You throw a ball with launch velocity of [tex]\overrightarrow {v_i}=(3m/s)\widehat{i}+(4m/s)\widehat{j}[/tex] toward a wall, where it hits at height [tex]h_1}[/tex] in time [tex]t_1[/tex] after the launch. Suppose that the launch velocity were, instead, [tex]\overrightarrow {v_i}=(5m/s)\widehat{i}+(4m/s)\widehat{j}[/tex].

Would the time taken by the ball to reach the wall be greater than, less than, or equal to [tex]t_1[/tex]?

I thought that the horizontal component played no role in a projectile motion? Answer is less than, I would have chosen equal to. Should I compute the magnitude in order to convince myself other wise (course it would be greater for the 2nd).

 

[blochwave]

I thought that the horizontal component played no role in a projectile motion?

That's the ONLY component that matters here. Horizontal component is faster, gets there faster. When attempting to figure out how long it takes the ball to travel a horizontal distance, you're only interested in how fast it's going horizontally

Edit: So to make it even clearer, if the problem had the first case being 3 m/s horizontal and 45 sextillion m/s vertically, and the second case is 4 m/s horizontal but 3 nanometers/s vertical, answer is the same(EDIT and by the same I mean the same answer as the original question, which is the second one gets there faster)

 

[ogb p]

I would like to provide a detailed explanation for the given scenario.

Firstly, it is important to understand that the launch velocity of a ball affects both its horizontal and vertical motion. The horizontal component determines the distance the ball will travel while the vertical component determines the height it will reach.

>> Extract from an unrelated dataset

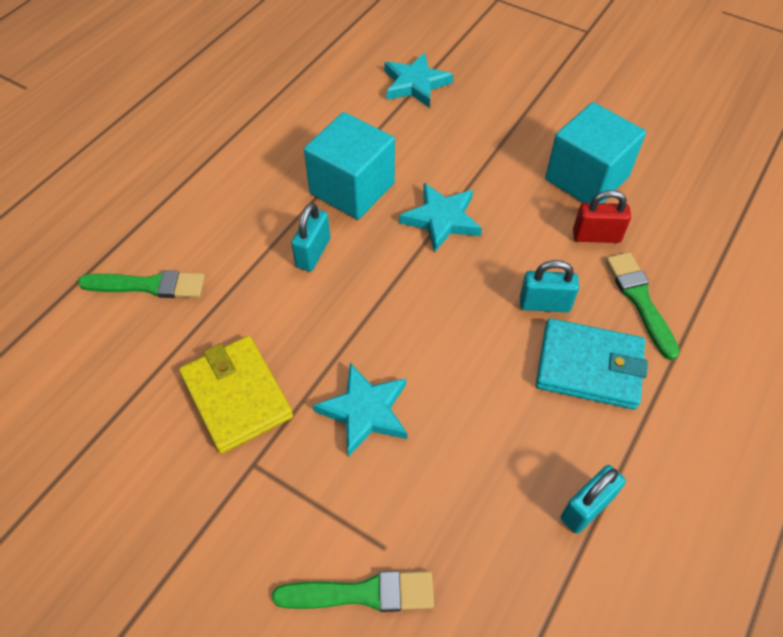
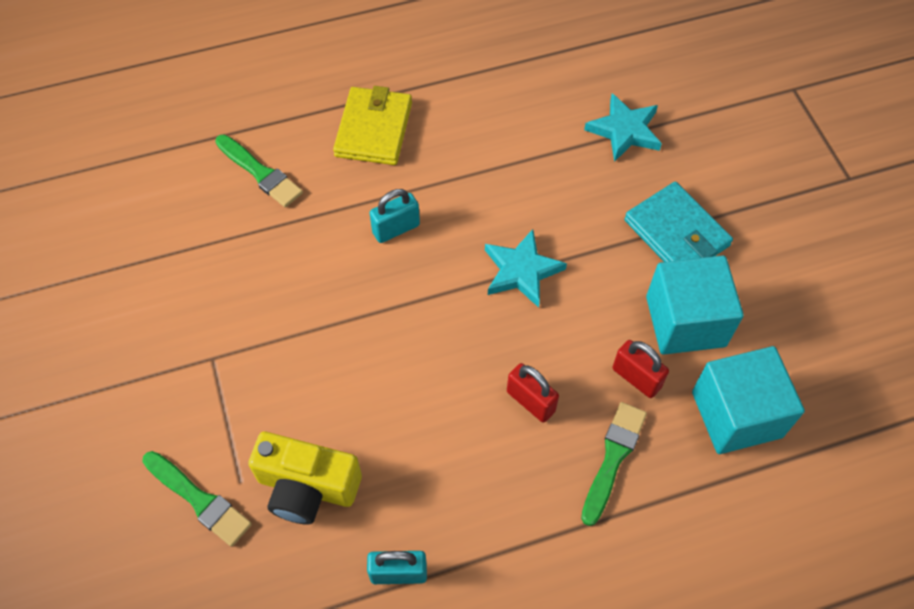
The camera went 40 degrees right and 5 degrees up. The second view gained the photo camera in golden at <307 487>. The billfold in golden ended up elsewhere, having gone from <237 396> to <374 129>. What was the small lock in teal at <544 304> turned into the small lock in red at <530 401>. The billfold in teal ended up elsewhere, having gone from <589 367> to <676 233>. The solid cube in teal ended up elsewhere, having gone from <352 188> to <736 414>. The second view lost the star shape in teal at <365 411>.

In the given scenario, the launch velocity of the ball is different in both cases. The first launch velocity is (3m/s) in the horizontal direction and (4m/s) in the vertical direction, while the second launch velocity is (5m/s) in the horizontal direction and (4m/s) in the vertical direction.

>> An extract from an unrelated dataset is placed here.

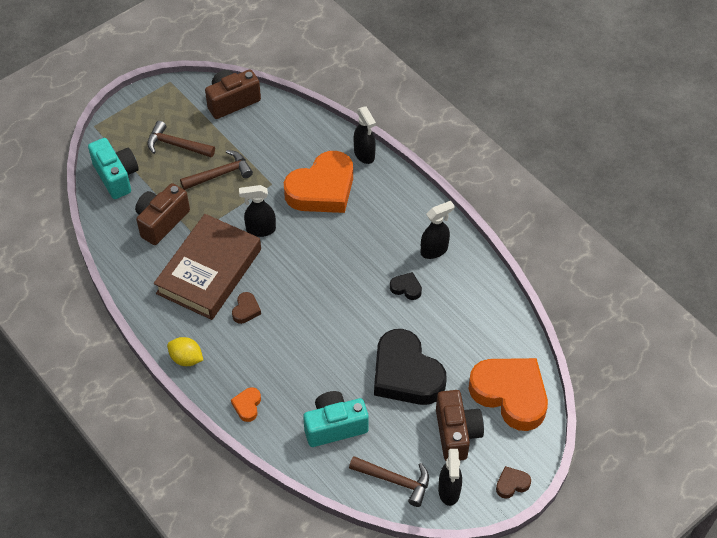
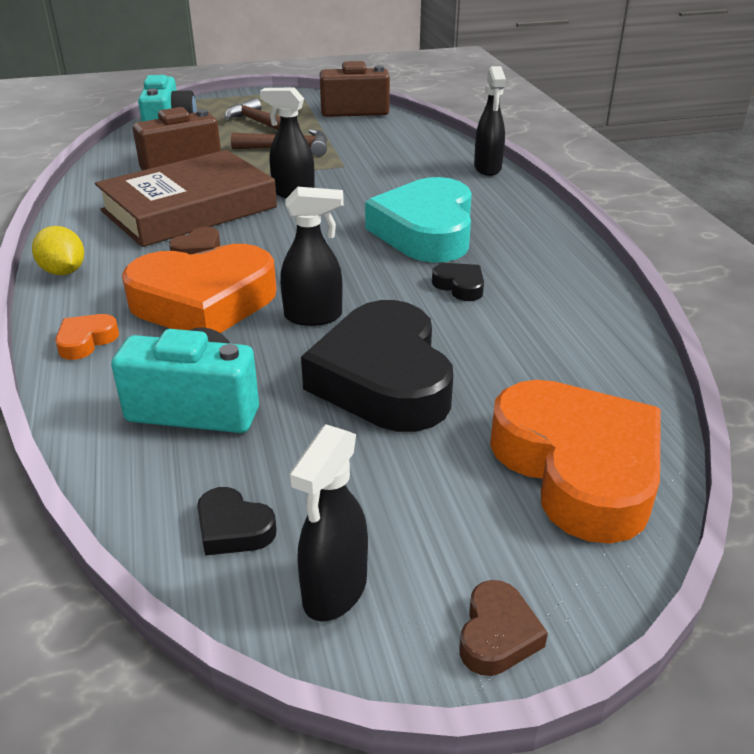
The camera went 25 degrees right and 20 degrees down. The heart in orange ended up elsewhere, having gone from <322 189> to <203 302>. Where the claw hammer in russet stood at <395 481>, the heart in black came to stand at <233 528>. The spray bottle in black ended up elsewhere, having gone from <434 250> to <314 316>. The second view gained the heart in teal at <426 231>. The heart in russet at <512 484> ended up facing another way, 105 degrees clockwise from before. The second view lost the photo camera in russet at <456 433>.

Now, when the ball is thrown towards the wall, it will follow a parabolic path due to the influence of gravity. The time taken by the ball to reach the wall will depend on the height at which the ball is thrown, the launch velocity, and the angle at which it is thrown.

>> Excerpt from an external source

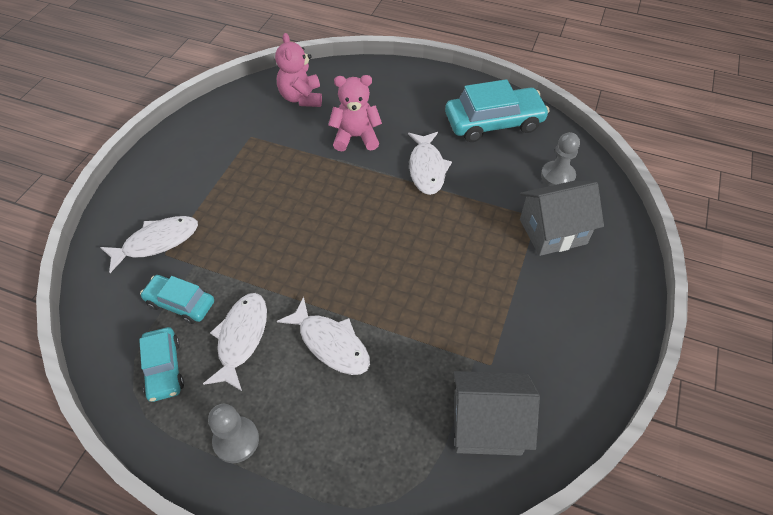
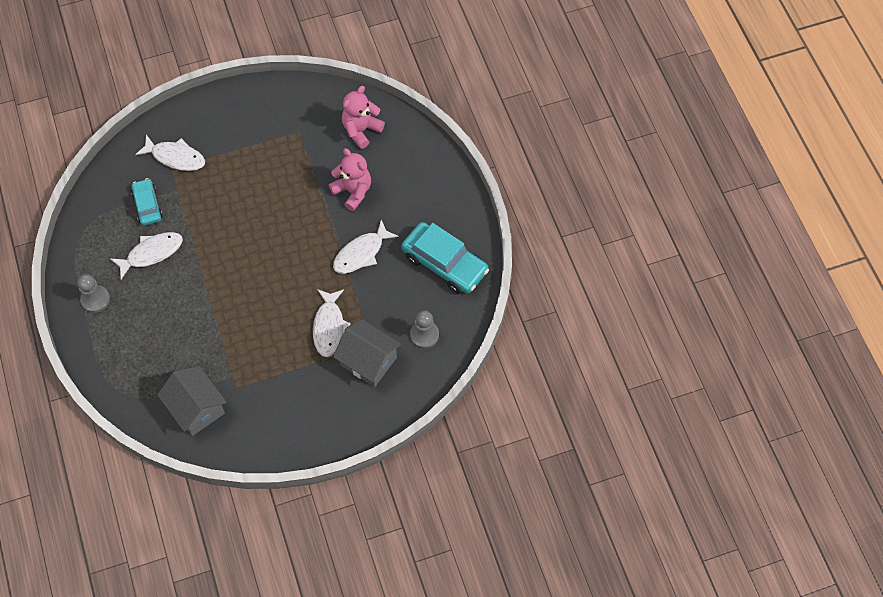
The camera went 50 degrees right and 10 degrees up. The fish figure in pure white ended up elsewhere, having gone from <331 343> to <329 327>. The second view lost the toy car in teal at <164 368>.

In this case, the launch velocities are different, and therefore, the time taken by the ball to reach the wall will also be different. The ball with a higher launch velocity of (5m/s) will cover a greater horizontal distance in the same amount of time compared to the ball with a launch velocity of (3m/s). This means that the ball with a higher launch velocity will reach the wall in a shorter amount of time compared to the ball with a lower launch velocity.

In other words, the time taken by the ball to reach the wall will be less than t_1 when the launch velocity is increased from (3m/s) to (5m/s).

To further convince yourself, you can calculate the magnitude of the launch velocity in both cases. The magnitude of the launch velocity for the first case is √(3^2+4^2)=5m/s, while for the second case it is √(5^2+4^2)=6.4m/s. This clearly shows that the magnitude of the launch velocity is greater in the second case, indicating that the time taken by the ball to reach the wall will also be less.

In conclusion, the time taken by the ball to reach the wall will be less than t_1 when the launch velocity is increased from (3m/s) to (5m/s). Therefore, the correct answer is less than t_1.